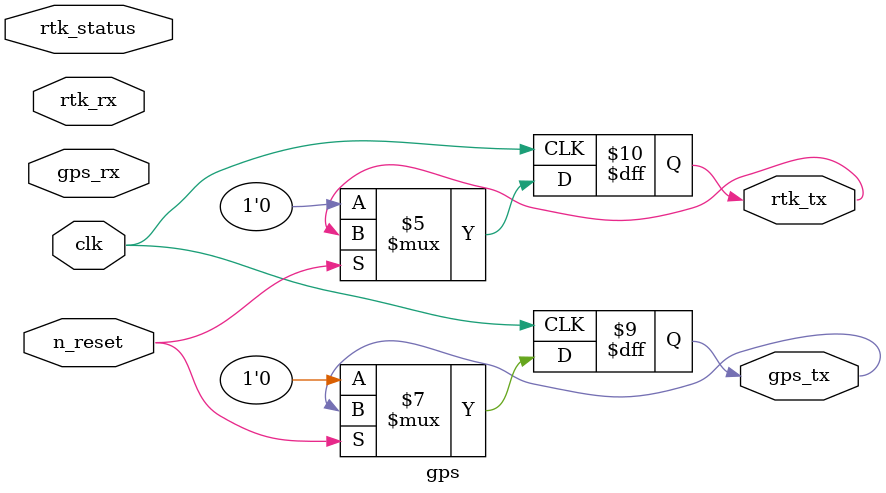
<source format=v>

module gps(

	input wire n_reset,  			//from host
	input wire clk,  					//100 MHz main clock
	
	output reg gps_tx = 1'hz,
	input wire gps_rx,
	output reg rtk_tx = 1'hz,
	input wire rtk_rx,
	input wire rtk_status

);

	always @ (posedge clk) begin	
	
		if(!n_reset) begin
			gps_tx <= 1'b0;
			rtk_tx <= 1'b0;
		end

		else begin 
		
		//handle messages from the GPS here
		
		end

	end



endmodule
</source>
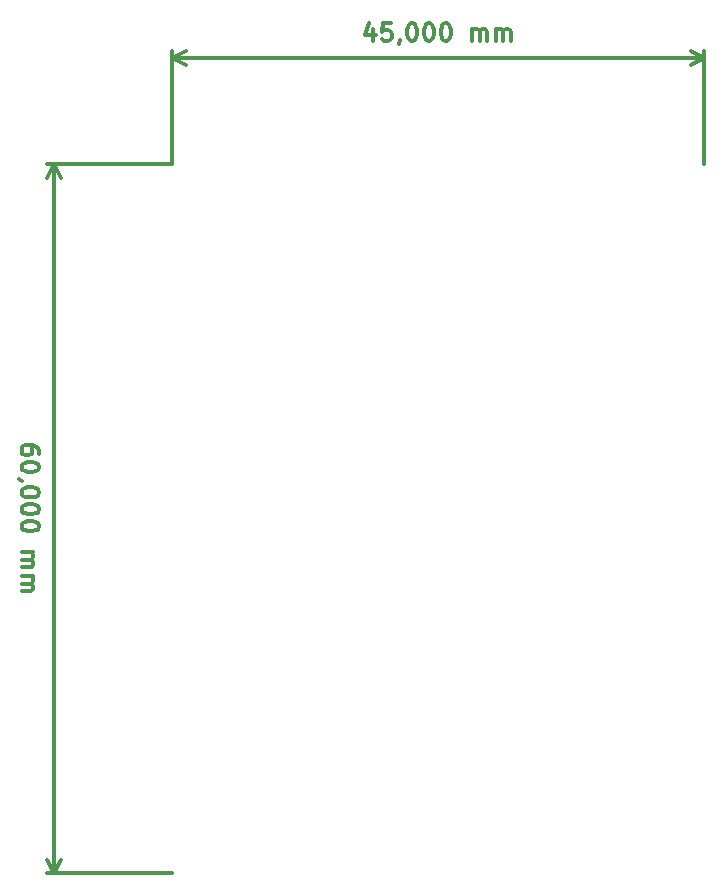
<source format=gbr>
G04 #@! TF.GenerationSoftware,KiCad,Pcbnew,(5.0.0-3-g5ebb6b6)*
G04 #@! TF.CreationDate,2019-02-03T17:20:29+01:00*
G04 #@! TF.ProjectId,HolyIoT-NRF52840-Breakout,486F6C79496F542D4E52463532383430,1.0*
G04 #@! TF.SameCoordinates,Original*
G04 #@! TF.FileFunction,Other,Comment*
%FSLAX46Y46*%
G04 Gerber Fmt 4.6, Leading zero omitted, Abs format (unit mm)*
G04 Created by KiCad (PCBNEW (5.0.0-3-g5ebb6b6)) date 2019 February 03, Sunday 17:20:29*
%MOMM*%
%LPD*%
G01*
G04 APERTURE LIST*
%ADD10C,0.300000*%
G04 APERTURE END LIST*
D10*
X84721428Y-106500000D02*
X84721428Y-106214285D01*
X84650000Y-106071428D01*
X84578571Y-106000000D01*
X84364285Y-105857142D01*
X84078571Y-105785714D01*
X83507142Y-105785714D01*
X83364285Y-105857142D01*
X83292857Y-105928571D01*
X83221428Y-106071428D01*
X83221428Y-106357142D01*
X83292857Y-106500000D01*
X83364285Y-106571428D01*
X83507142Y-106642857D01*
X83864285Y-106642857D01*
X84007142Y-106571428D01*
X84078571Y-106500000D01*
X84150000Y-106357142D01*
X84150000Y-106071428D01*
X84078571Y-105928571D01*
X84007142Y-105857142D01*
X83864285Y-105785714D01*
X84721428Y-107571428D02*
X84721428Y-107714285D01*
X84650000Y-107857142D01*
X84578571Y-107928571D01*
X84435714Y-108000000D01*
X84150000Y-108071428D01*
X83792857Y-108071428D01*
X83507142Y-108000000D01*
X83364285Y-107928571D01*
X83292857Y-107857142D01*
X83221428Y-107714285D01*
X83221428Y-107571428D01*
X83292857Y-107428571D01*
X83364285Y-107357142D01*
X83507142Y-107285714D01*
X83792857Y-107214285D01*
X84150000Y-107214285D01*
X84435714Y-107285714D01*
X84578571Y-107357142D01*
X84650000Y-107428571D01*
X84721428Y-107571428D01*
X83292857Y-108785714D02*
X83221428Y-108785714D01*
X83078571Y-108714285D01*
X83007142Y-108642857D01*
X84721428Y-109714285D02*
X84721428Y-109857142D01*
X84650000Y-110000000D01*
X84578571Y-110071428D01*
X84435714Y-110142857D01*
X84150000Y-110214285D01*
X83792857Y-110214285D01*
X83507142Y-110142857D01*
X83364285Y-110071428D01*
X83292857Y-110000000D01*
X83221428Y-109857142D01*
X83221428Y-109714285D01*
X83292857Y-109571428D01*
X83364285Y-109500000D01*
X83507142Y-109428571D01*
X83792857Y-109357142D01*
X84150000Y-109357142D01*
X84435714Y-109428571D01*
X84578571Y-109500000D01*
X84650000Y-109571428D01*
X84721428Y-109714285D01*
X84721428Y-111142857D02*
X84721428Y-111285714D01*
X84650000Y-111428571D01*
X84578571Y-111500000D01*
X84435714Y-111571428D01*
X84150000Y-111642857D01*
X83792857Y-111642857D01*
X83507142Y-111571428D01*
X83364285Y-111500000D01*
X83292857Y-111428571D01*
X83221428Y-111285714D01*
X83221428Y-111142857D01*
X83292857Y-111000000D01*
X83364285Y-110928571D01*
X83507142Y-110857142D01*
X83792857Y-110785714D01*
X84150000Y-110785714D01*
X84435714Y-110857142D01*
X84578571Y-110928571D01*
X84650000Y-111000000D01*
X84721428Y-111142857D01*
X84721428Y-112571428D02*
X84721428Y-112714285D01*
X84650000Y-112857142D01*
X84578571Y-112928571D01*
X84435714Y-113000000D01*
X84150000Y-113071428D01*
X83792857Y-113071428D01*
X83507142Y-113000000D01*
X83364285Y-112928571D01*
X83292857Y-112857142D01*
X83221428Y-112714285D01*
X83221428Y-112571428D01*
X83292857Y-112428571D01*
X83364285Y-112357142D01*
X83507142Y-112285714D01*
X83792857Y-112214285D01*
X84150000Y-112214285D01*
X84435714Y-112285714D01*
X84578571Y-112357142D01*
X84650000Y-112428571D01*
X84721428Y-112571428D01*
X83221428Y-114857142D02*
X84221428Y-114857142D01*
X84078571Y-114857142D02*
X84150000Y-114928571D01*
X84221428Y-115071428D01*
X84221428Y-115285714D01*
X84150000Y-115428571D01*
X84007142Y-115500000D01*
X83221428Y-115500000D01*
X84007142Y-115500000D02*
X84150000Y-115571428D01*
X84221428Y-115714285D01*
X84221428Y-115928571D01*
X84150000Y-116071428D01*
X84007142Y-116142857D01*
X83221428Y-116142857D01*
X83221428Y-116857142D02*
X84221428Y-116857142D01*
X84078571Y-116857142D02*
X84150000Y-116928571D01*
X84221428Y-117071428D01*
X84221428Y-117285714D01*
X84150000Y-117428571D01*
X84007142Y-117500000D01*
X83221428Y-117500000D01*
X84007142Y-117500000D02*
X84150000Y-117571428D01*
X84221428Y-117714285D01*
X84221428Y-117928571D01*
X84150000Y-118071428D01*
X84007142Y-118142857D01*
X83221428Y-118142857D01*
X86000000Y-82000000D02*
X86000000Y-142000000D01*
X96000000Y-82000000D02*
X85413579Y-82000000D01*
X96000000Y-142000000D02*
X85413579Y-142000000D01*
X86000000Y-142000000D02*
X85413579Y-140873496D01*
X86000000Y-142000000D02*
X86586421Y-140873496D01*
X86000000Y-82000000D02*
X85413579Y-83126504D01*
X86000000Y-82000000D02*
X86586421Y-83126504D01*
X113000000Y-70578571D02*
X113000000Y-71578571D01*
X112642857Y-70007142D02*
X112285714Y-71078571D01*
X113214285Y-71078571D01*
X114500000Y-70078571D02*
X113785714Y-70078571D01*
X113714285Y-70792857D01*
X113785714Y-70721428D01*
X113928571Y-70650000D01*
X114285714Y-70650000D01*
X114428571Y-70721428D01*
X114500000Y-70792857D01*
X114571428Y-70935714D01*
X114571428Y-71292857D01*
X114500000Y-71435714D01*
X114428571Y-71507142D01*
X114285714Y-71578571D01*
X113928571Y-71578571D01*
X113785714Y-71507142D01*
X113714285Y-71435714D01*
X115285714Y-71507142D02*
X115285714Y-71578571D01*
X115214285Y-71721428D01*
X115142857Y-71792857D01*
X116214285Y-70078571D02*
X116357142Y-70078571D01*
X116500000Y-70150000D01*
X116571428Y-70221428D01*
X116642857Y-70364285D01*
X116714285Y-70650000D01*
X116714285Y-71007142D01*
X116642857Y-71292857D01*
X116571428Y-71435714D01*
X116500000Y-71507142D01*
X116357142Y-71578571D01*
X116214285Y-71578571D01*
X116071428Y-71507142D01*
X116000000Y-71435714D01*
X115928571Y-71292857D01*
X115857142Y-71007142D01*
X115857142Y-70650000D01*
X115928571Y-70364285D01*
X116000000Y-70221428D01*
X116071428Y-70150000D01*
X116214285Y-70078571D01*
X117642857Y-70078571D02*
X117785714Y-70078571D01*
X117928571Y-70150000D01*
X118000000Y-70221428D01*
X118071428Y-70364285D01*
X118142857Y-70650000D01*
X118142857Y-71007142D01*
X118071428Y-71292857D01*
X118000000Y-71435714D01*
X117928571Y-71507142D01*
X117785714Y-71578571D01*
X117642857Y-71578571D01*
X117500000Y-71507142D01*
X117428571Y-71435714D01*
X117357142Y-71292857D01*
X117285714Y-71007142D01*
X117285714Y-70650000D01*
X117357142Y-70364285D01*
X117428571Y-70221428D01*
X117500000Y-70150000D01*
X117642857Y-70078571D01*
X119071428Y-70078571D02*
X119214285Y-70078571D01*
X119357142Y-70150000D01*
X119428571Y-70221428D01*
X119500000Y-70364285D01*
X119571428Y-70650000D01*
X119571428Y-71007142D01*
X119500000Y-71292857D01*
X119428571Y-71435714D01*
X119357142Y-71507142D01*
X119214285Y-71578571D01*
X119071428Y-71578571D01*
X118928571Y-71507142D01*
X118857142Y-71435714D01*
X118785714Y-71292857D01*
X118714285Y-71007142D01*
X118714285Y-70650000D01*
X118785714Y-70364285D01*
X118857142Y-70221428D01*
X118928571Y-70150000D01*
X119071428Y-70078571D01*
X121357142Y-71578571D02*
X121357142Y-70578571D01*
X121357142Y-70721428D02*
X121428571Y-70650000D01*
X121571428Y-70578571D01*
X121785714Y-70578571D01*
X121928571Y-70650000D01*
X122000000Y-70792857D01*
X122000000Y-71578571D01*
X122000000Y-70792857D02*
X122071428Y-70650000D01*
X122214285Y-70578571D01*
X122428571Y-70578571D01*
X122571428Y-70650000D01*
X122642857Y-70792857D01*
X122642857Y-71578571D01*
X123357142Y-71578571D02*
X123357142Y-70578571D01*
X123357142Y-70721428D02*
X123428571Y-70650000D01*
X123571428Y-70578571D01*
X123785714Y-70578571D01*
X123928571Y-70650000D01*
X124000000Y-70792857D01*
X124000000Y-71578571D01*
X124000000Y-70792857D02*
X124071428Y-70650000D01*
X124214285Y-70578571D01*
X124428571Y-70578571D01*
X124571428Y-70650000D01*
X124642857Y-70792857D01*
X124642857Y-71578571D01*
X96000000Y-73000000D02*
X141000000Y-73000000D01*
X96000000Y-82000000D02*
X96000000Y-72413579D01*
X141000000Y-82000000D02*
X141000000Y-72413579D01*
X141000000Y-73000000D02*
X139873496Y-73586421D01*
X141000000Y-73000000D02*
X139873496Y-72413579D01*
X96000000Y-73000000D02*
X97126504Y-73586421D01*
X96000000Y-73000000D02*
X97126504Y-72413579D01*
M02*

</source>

━━━

Requirement =
Work out how many lines of the records contain "APERTURE", and reply with the number alone.

Response to this task =
2